Monthly Archives : August 2010

Potential Adverse Tax Consequences when Trust is the Beneficiary of an IRA

Potential Adverse Tax Consequences when Trust is the Beneficiary of an IRA

A parent may want to require that assets be retained in a single trust for their children or separate trusts, one for each child.  While a trust for a child can be designated as a beneficiary of an IRA, special care must be taken to assure that the trust will be able to utilize the child’s life expectancy when determining required minimum distributions under the inherited IRA rules. 

A recent private letter ruling, PLR 201020138, discussed the consequences when a charity is named as a remainder beneficiary of a trust. Upon the death of the parent, assets were required to be retained in trust for the benefit of the children.  The Trustee had discretion to pay income and principal for the benefit of the children and to accumulate income not paid.  Upon the trust termination, the trustee was directed to distribute the balance to descendants of the children as well as charities.

A trust must have a “designated beneficiary” in order to take advantage of the inherited IRA rules.   If the trust has a “designated beneficiary”, the trustee will be permitted to take required minimum distributions over the actuarial age of the oldest trust beneficiary. 

Under the trust in question, there was no requirement that the IRA distributions be paid to the children.  Accordingly, the IRS rules require that the remainder beneficiaries be considered in determining whether the IRA has a “designated beneficiary.”   Code Section 401(a)(9)(E) defines a designated beneficiary  as any ”individual” as long as the individual is identifiable.  If a charity is named as a beneficiary, the IRA is treated as having no beneficiary even if individuals are also named as trust beneficiaries.  

In determining designated beneficiaries under a trust, the IRS does not look at “successor beneficiaries”, those who could become a successor to the interest on the beneficiary’s death, but this exception does not apply to “contingent beneficiaries.”

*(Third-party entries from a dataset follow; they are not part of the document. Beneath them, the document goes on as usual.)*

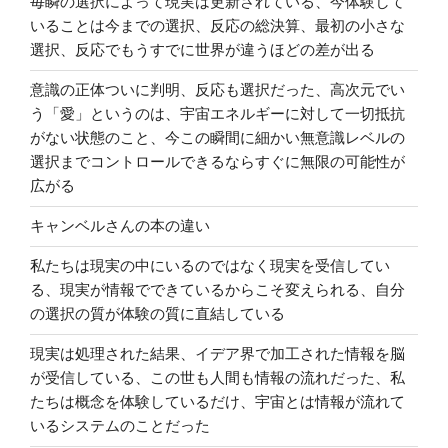
毎瞬の選択によって現実は更新されている、今体験して
いることは今までの選択、反応の総決算、最初の小さな
選択、反応でもうすでに世界が違うほどの差が出る
意識の正体ついに判明、反応も選択だった、高次元でい
う「愛」というのは、宇宙エネルギーに対して一切抵抗
がない状態のこと、今この瞬間に細かい無意識レベルの
選択までコントロールできるならすぐに無限の可能性が
広がる
キャンベルさんの本の違い
私たちは現実の中にいるのではなく現実を受信してい
る、現実が情報でできているからこそ変えられる、自分
の選択の質が体験の質に直結している
現実は処理された結果、イデア界で加工された情報を脳
が受信している、この世も人間も情報の流れだった、私
たちは概念を体験しているだけ、宇宙とは情報が流れて
いるシステムのことだった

 In a trust that allows the Trustee to accumulate income and principal, the IRS states that the remainder beneficiaries must be considered “contingent beneficiaries, rather than successor beneficiaries for purposes of determining who is the designated beneficiary.  Since charities were contingent beneficiaries, the trust was deemed not to have a designated beneficiary as of the decedent’s date of death.  A court order reforming the trust was ineffective to correct this problem.  Accordingly, the trust was unable to use the more favorable measuring life for determining future required minimum distributions, (the actuarial age of the oldest trust beneficiary).  In this case, the Trustee was required to use the IRA owner’s remaining life expectancy at the time of death reduced by one each year for determining future required minimum distributions.   

 With the advent of the inherited IRA rules, it is incumbent upon clients to review their trusts to make sure that their beneficiaries will be able to take advantage of the tax favored treatment available the inherited IRA rules.

 This is particularly relevant in special needs trust planning when the parents have significant IRA assets.   Some parents may want to benefit the non-profit agency that provided services to their child and desire to name that organization as the remainder beneficiary or among the remainder beneficiaries when the child with disabilities passes away.    In those cases, perhaps a different strategy will need to be considered in order to preserve the better tax-favored treatment accorded to trusts that have a “designated beneficiary.”